As it progresses slowly, this type of cancer may not need any treatment initially, instead a patient may be recommended to watch for the symptoms and have regular check-ups. If symptoms do start or it’s not diagnosed until a later stage, chronic lymphocytic leukaemia treatment options include chemotherapy and a stem or bone marrow transplant.
There are 4 main types of leukaemia that are defined by their rates of progression and where the cancer starts from. There are other types of leukaemia but these are rare. The 4 most common types of cancer of the blood are:
Acute myeloid leukaemia (AML) means the cancer develops rapidly and often requires immediate treatment as it can be aggressive. AML occurs when stem cells produce too many immature white blood cells, known as blast cells. While healthy white blood cells can help fight infection, blast cells do not. AML is a rare type of cancer with around 2,600 people diagnosed with the condition in the UK each year.
Chronic myeloid leukaemia (CML), like AML, affects the white blood cells. However, CML tends to progress slowly over years with symptoms usually only appearing as the cancer develops and in some cases, it is only picked up when unrelated tests are conducted. However, despite the mildness of the signs, CML responds better to treatment the earlier it is diagnosed.

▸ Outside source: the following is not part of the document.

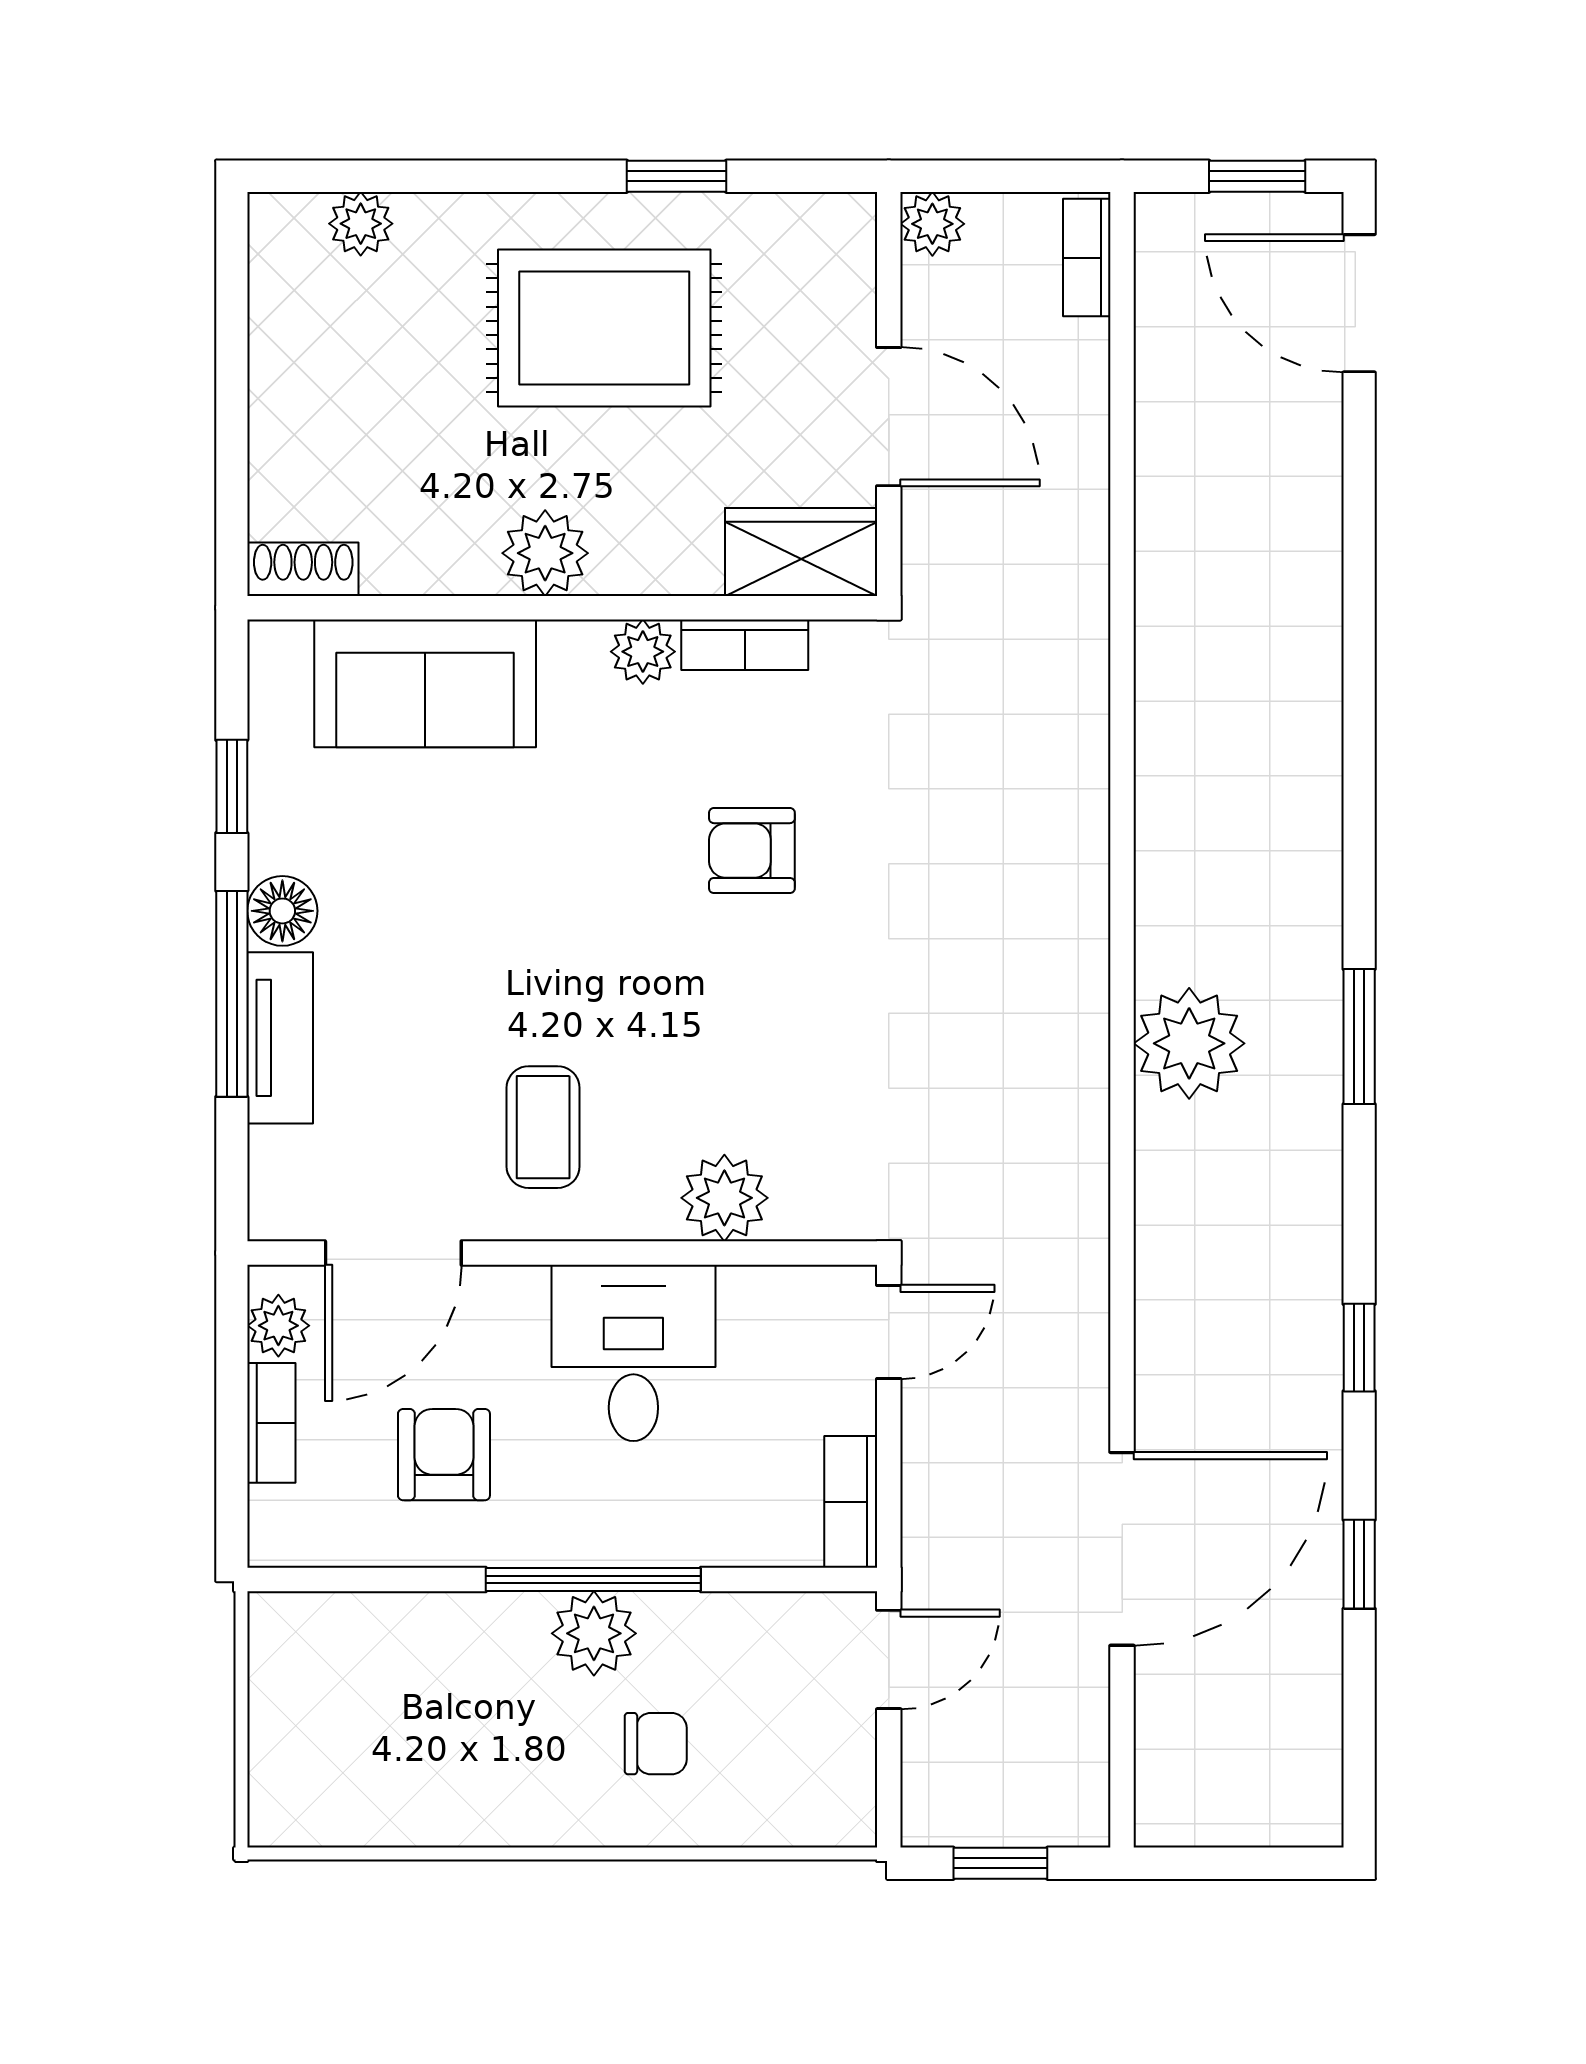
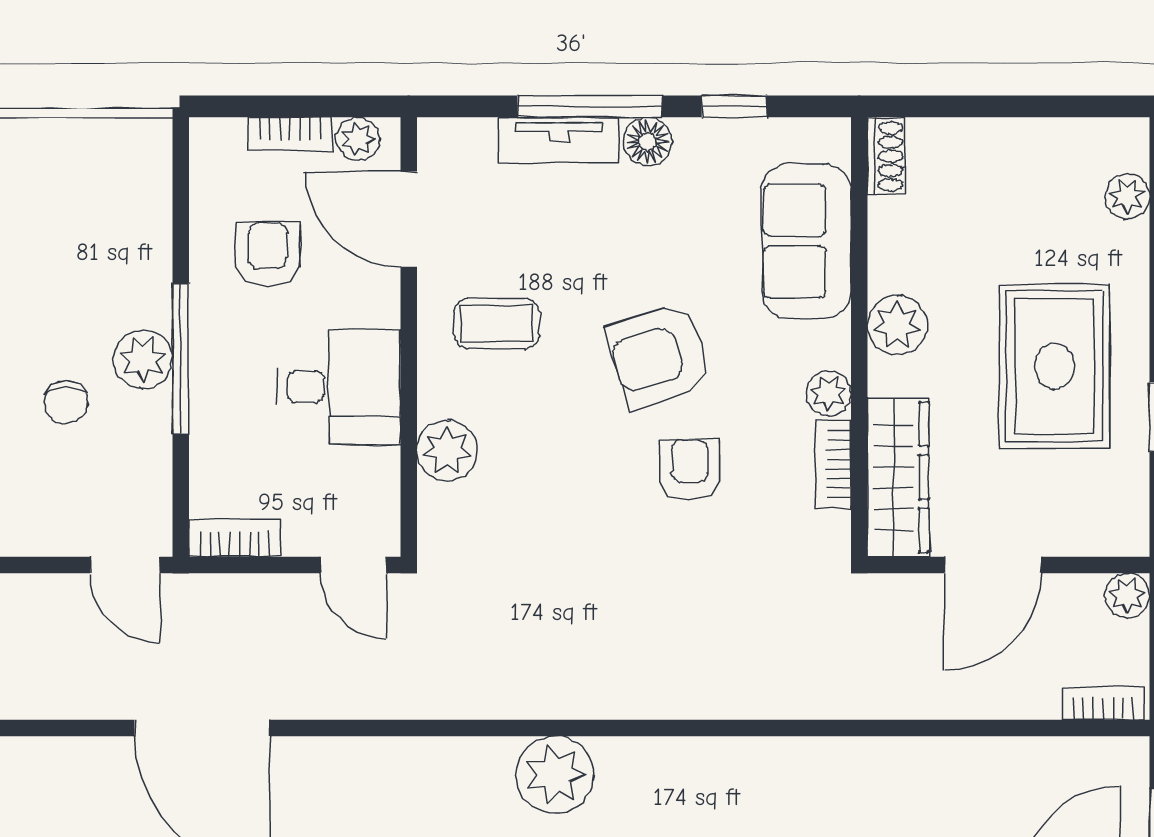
wardrobe: (801, 552) -> (898, 477), width x1.50
armchair: (589, 894) -> (660, 356), added
armchair: (444, 1455) -> (268, 254), turned -90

Acute lymphocytic leukaemia is aggressive and requires immediate treatment as is can progress rapidly. It’s a rare kind of blood cancer, with just 650 people diagnosed each year in the UK. It acts similar to other leukaemia, where blast cells are released into the blood and reduces a person’s ability to fight bacteria and other infections.
Chronic lymphocytic leukaemia is similar to the acute version but progresses slowly over many years. The condition can’t normally be cured but it can be controlled with medication for many years.
The survival rate of leukaemia is improving, which has been attributed to changes in the diagnosis, classification, and registration of the disease. The survival rate for leukaemia can be dependent on many factors, including the age of the patient, the type of leukaemia they have, and the stage that it’s diagnosed at.
Leukaemia statistics from Cancer Research UK suggests that around 68% of adults will survive their diagnosis for more than a year and 46% of adults will do so for 10 years or more. In adults, the chance of surviving the disease for more than 5 years decreases gradually with age.
It’s estimated that the leukaemia in children survival rate is 81%, with most children surviving their diagnosis by 10 years or more.